• Article
  • Nov.1.2018

How to set-up an easy to maintain user guide in Confluence

  • Nov.1.2018
  • Reading time mins

Let’s face it – long, boring text user guides can be a pain for end users to digest and can raise more questions than answers. As part of the IT team at Valiantys, I’ve found that if users don’t know what steps they need to take under which circumstances, they won’t be autonomous in their work; instead of coming to me to explain whatever system they need to navigate, they’ll come to me to explain the user guide. This obviously defeats the purpose….

As an Atlassian Platinum Solution Partner, at Valiantys we use the same tools we deploy for our clients, which consist of over 4,000 companies across the world. Confluence is our Enterprise Content Management solution, where we host our knowledge base to share our processes and documentation. In this space, the IT team created a user guide to explain how our video conferencing equipment works. While the exhaustive content was crystal clear to the IT staff, I understand that our non-technical users might feel like this:

Despite this, we do have to be thorough. We have different video conferencing equipment across our 11 international offices. Some people organize meetings, others only need to know how to join them. They may be in one of our offices’ conference rooms or trying to join on the go. How do we explain everything while keeping it clear and simple?

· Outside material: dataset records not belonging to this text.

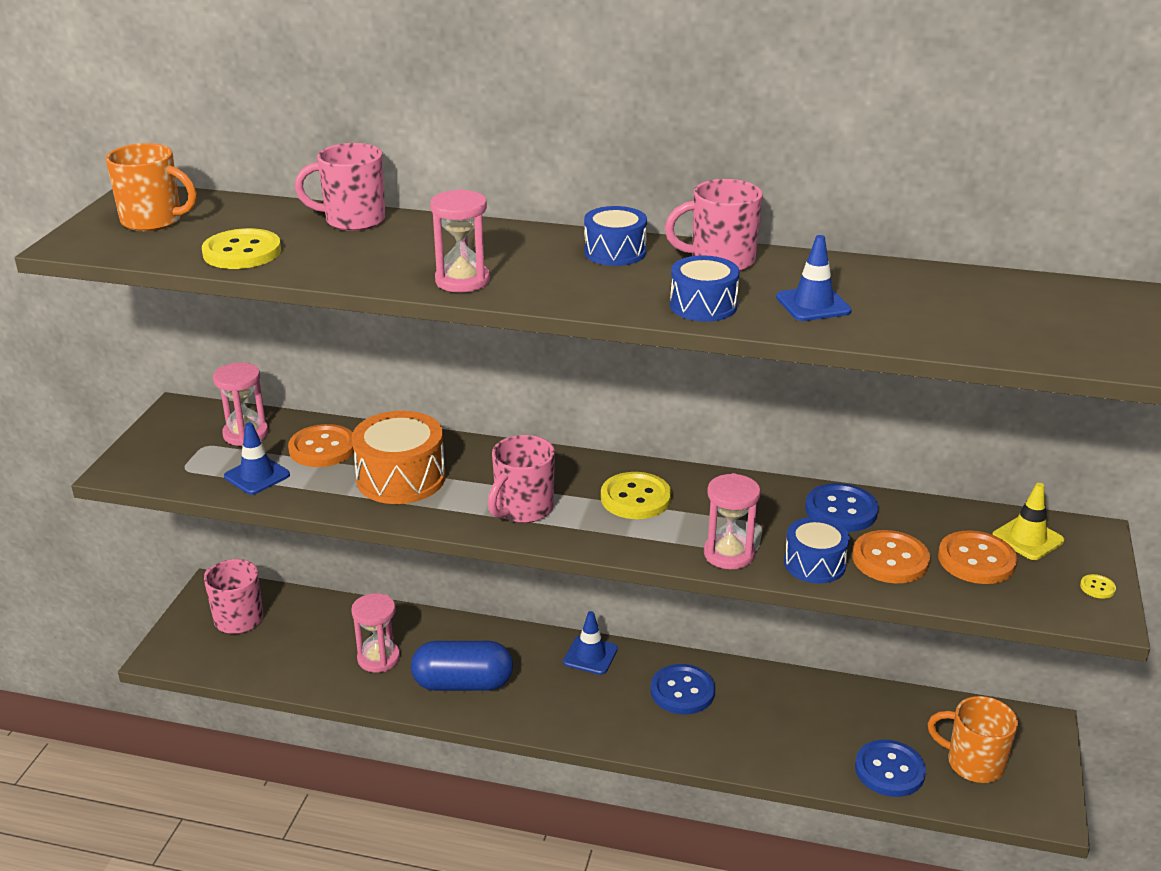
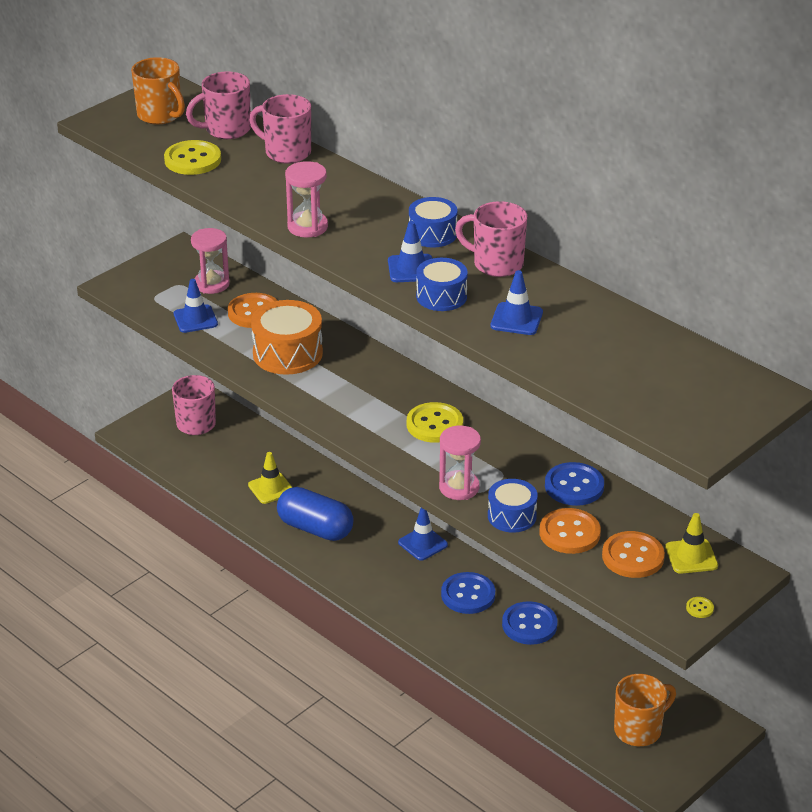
camera: 30 degrees right, 5 degrees up
(378, 658) = (271, 488): pink hourglass -> yellow traffic cone
(523, 509) = (349, 405): pink mug -> pink mug (226, 130)
(634, 289) = (411, 269): none -> blue traffic cone
(889, 770) = (570, 708): blue button -> blue button (529, 625)
(973, 763) = (639, 730): orange mug -> orange mug turned 90 degrees clockwise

We decided to focus on the user, and realized that we needed to adapt our documentation in order to present only the information the reader needed  – and nothing more. Fortunately, Confluence provides several methods for solving this use case.

Making Confluence user guides

Our first solution was to start with a table, and then created filters that would allow the user to narrow down to their situation.

 

 

As you can see it worked; we provided the link to the guide matching his situation. Yet it wasn’t entirely satisfying, especially given what Confluence is able to do. It looked odd and surely could be improved!

We decided to make this a dynamic form using an app called  Bob Swift Run macro. We can now present the same information as in the table, but in a much nicer way!

 

Our users are now happy and our “Video conferencing assistant” looks nice, but it ended up being difficult to edit and maintain when changes and updates were needed.  To remedy this, we moved all the data we frequently changed (access PIN, the list of meeting IDs, dial-in numbers, etc) in different includes, and call them using the Multi excerpt app.

It resulted in a single page, which is easy for our IT team to maintain and even easier for our users to understand.